Indiana has long suffered from “brain drain”–we have great universities that draw very bright students from around the country (and increasingly, the world), but we don’t keep many of them. In fact, the higher a student’s level of education, the more likely the student is to move away from the state after graduation.

Only about 16 percent of PhD recipients remain in Indiana’s workforce one year after graduation.

There are various reasons advanced for this situation; the nature of Indiana’s job market, the attractions of urban life (with few exceptions, Indiana is a pretty rural state), and the relative absence of other college graduates.

We aren’t the only state with this problem. Michigan, for example, is in a similar situation, and a Michigan legislator has proposed an interesting “fix.”

State Sen. Glenn Anderson, D-Westland, recently introduced SB 408, which offers a tax credit to recent college graduates who choose to stay and work in Michigan. This legislation will make it possible for talented young professionals to earn their livelihood in the state by easing the burden of student debt.

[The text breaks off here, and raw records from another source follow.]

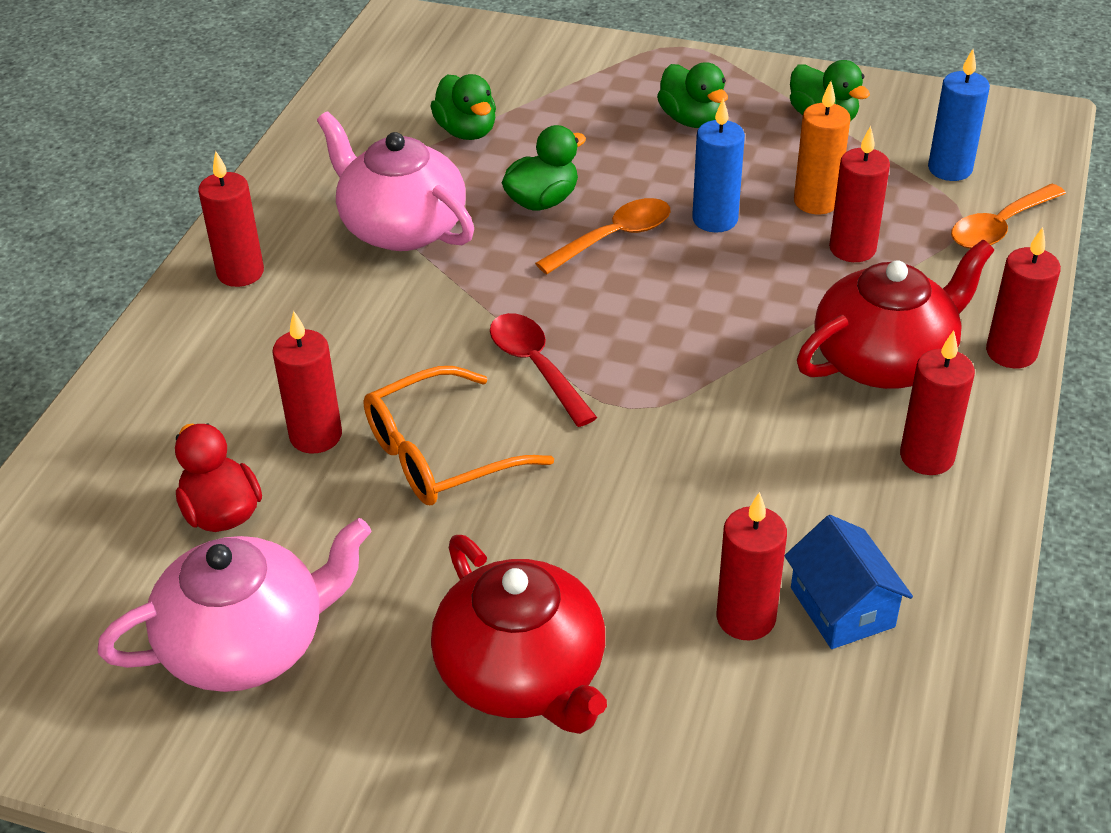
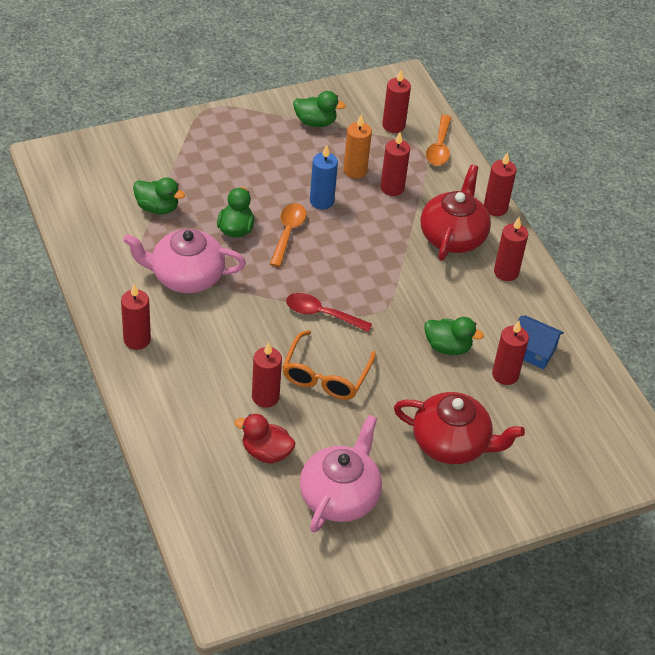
camera: 45 degrees left, 5 degrees up
green duck [657,62,728,128] -> green duck moved to [424,317,484,355]
blue candle [928,49,990,181] -> red candle [382,70,411,133]

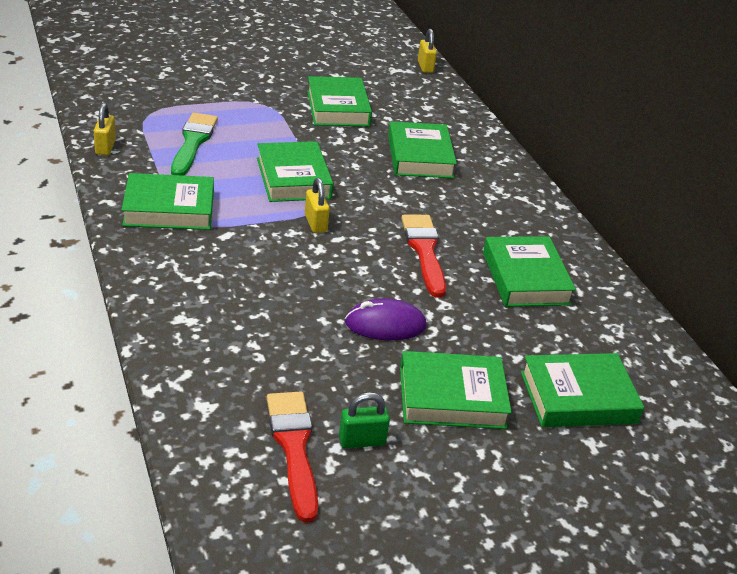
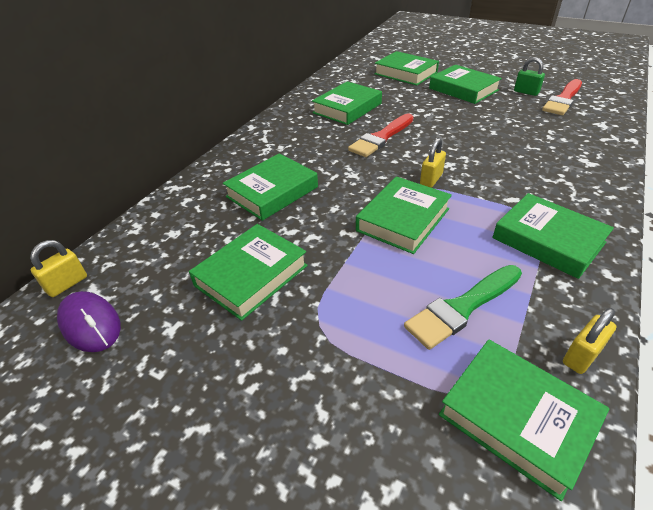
camera: 125 degrees left, 5 degrees up
purple mouse [345,299,427,340] -> purple mouse moved to [57,291,121,352]
none -> green book [439,339,609,501]

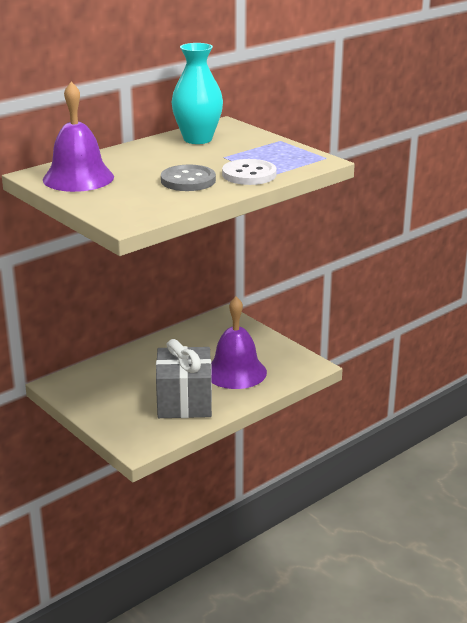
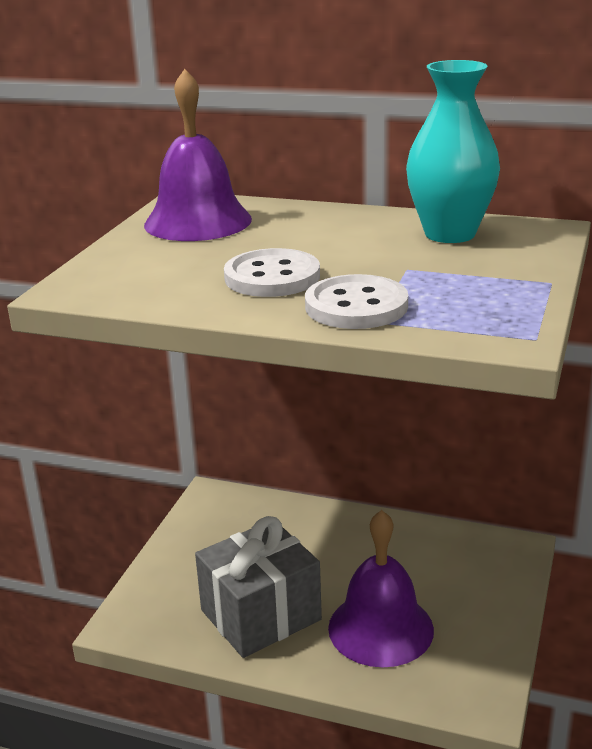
camera: 60 degrees right, 0 degrees up
grey button [161,165,216,191] -> white button [224,248,320,297]

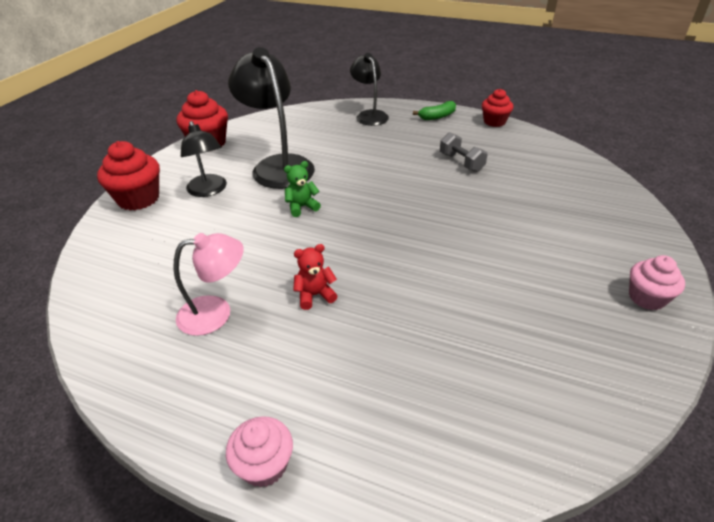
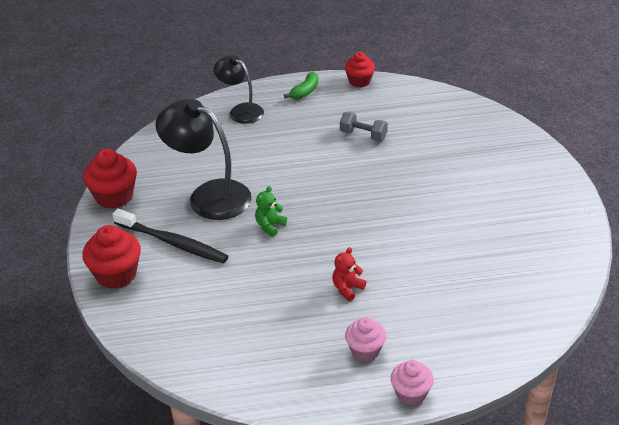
camera: 30 degrees left, 0 degrees up
pink lamp [173,233,244,336] -> none
black lamp [181,121,227,197] -> black toothbrush [113,209,228,263]
pink cupcake [629,255,685,310] -> pink cupcake moved to [345,317,386,361]

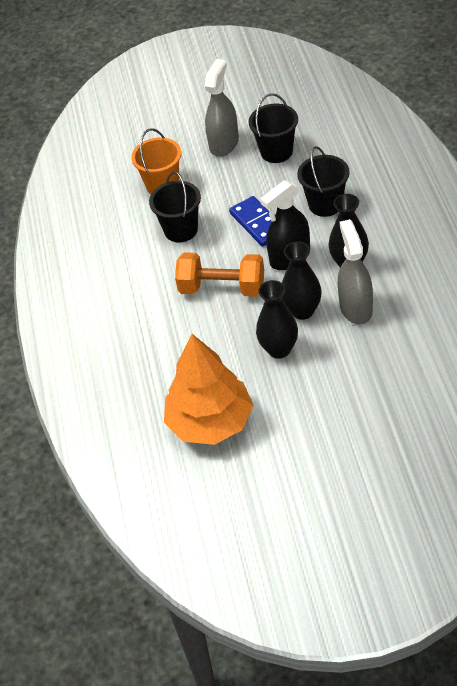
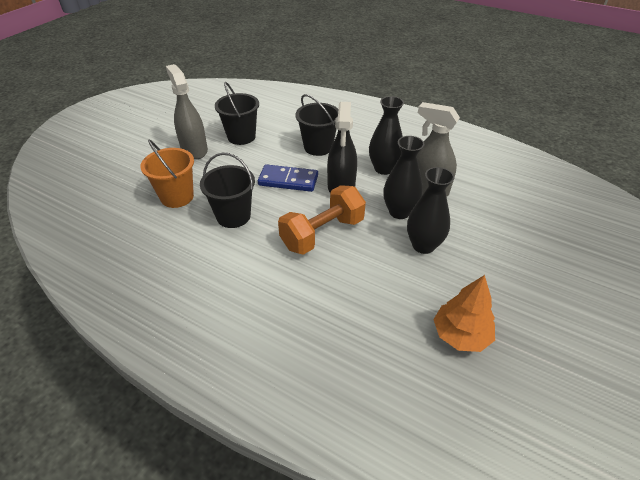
camera: 55 degrees left, 5 degrees down
orange tree [164,334,254,445] -> orange tree [433,275,495,352], size x0.60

The bill offers a tax credit to recent graduates who remain in state that lowers annual payments on student loans. 

Student loan debt is increasingly seen as a drag on economic growth, as well as a burden on the indebted individuals. A young person who has to divert a significant percentage of her disposable income to loan repayment isn’t buying a new stove or car or house.

I don’t know whether the numbers in Senator Anderson’s proposal are the right ones, and there may be downsides to his proposal that aren’t immediately apparent.

A tax credit might not be enough to keep graduates in Hoosier cornfields. But it’s an intriguing idea.